> [TEXT SECTION]:
::::::::

Summary: July 1989. Our sexual behavior matters to God, and He has expressed His will. When we go our own ways, it hurts Him as well as others and ourselves. He can and will redeem even from this most painful sin.
A number of years ago a friend of mine was teaching a group of children the Ten Commandments in Vacation Bible School. In order to teach the Ten Commandments, she says, she was given a set of pictures. Each of the pictures illustrated the bad behavior forbidden by the Commandment; each picture showed the No-no behavior.
So of course for the commandment, "Thou shalt not make unto thee a graven image," there was a picture of somebody in front of what looked like an Indian totem pole, raising his hands in prayer. Don’t do that. And for the commandment, "Remember the Sabbath day to keep it holy," there was a picture of somebody else mowing the lawn with the church steeple in the background. She got quite interested when for the commandment, "Honor thy father and thy mother," there was a graphic picture of some pint-size Mike Tyson slugging his old gray mom right in the jaw. This stuff was really getting specific!
Well, my friend said she could hardly wait for the picture for the seventh commandment. What would these artists dare to show in order to illustrate for children what is meant when God says, "Thou shalt not commit adultery?" What a surprise she received, and what a relief, too, I guess, when the picture turned out to be a farmer, getting ready to take his milk pails to the dairy, but first watering down the milk! Adultery had become adulteration!
I see a little parable in that for the church. Just as the illustrators decided they would protect children from the harsh realities of so-called sex by changing adultery to adulteration, so also we have frequently decided that the church is no place for sex. You just don’t get into this in church; talk about salvation, talk about the Bible, talk about everything else, but stay with the safe sins. That seems to have been our pattern.
Frankly, I am not entirely sure why it is that we want to de-sex our faith. I am not quite sure why it is, but I do know that it’s been around along, long time. Some churches require that their ministers not marry, as if somehow admitting that you are a sexual creature disqualifies you from serving in the Lord’s name.
Some Christians like to make little remarks and little jokes and imply that there are three genders abroad in the land: men, women, and preachers. Well, lest there be any debate on that subject, and lest there be any concern about my qualifications to discern the word of God on this subject, let me report that there are two young people in my household, and that it has been about two thousand years since the last recorded virgin birth!

::::::::

> [DATA RECORDS]:
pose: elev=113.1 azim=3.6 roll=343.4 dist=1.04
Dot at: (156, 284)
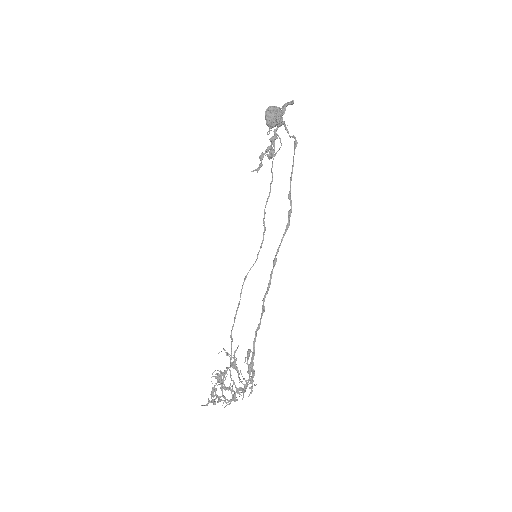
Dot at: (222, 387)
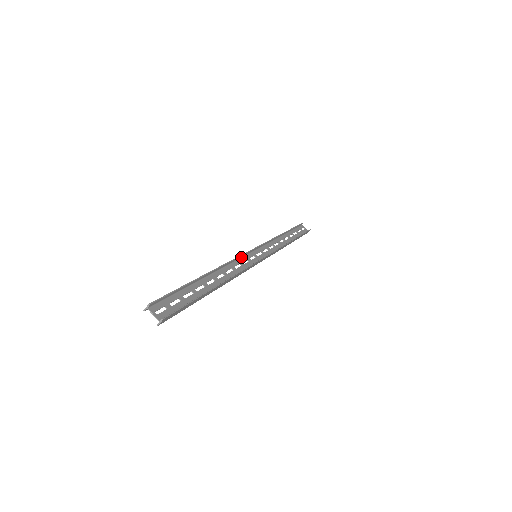
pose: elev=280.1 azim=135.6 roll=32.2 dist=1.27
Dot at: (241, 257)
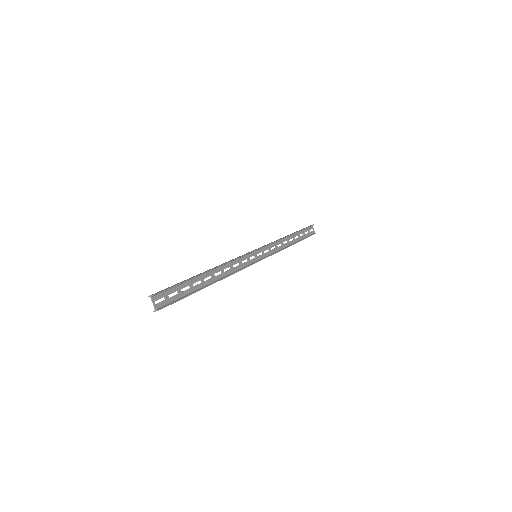
Dot at: (243, 256)
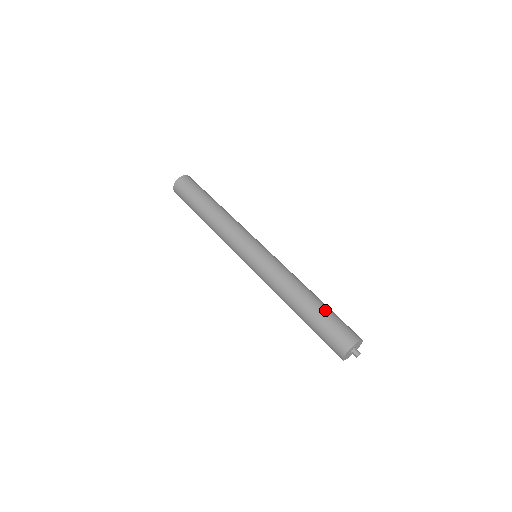
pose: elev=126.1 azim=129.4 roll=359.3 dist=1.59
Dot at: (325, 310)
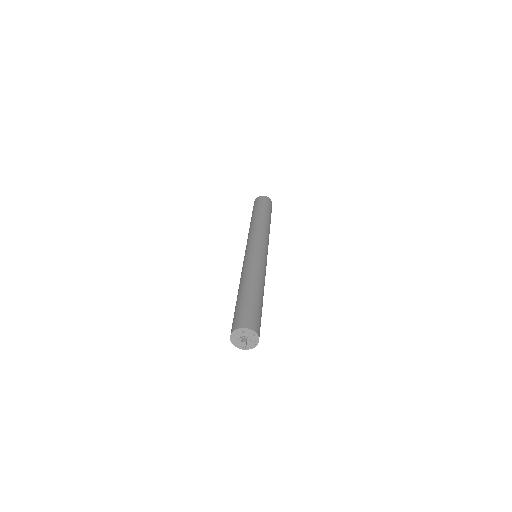
Dot at: (252, 299)
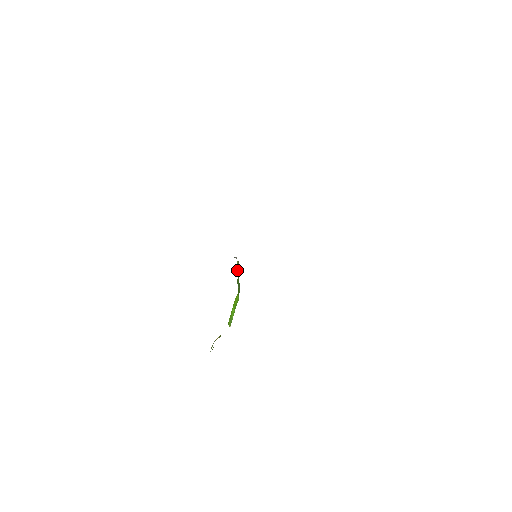
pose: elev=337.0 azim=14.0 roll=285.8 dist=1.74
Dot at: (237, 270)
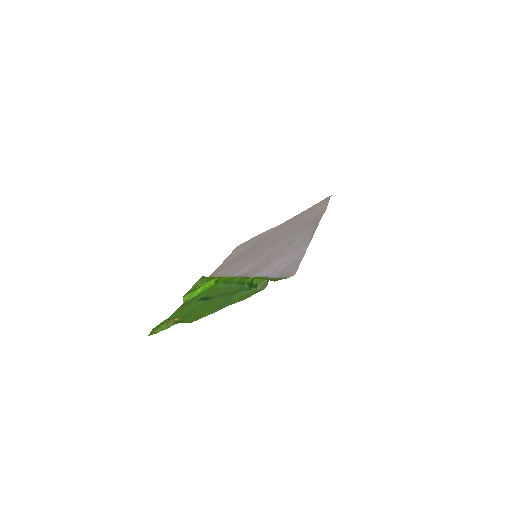
Dot at: (254, 283)
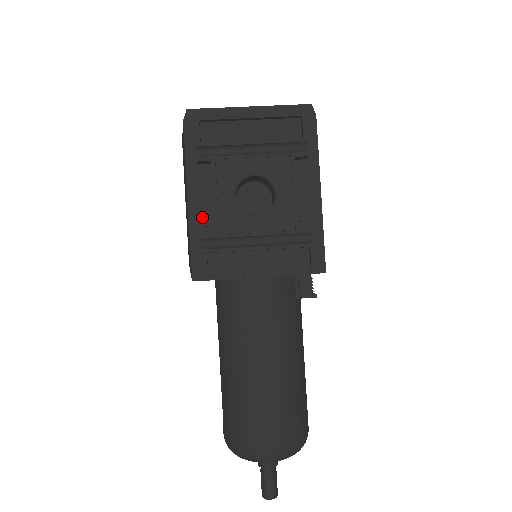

::::::::

> [SET EXERCISE 1]: Please shorten the paragraph of the sermon on sexual behavior that begins "I see a little parable" to two sentences, keeping its main facts.
> [SET EXERCISE 2]: Pick up the sermon on sexual behavior after its last sentence and carry it on.

> [RESULT 1]: The illustrators shielded children from the harsh realities of sex by turning adultery into adulteration, and the church has likewise often decided that it is no place for sex. It talks about salvation, the Bible and everything else but stays with the safe sins.

> [RESULT 2]:
I want us this morning to see this: that sexual expression is and always has been a vitally important aspect of human life. It is addressed over and over again in the Bible; and if we are, as we like to say we are, a Bible-believing people, then that means we have to examine the whole Bible. We can’t leave anything out. And so with Hosea’s help, today we are going to struggle with this matter, "Struggling With the Pain of Faithlessness"
Now it is not really easy to pick out one single passage in the book to read and interpret; in fact I changed my mind about some of the verses I would read even after we printed the bulletin. Let me just share some portions of the book of Hosea with you, and work with you through what we know of Hosea’s marriage. I want you to hear what Hosea did about pain and about infidelity, and what he teaches us about God’s way of dealing with our sexuality.
The account begins with the prophet Hosea hearing an awesome command from his God, a command, I suspect, he could hardly believe, but there it was: Hosea 1: 2-3a
Marriage to an immoral woman by almost anybody’s standards, children who may or may not have been the prophet’s own children, but who carry names with those bullet messages in them. You remember about them from two weeks ago when I started this series.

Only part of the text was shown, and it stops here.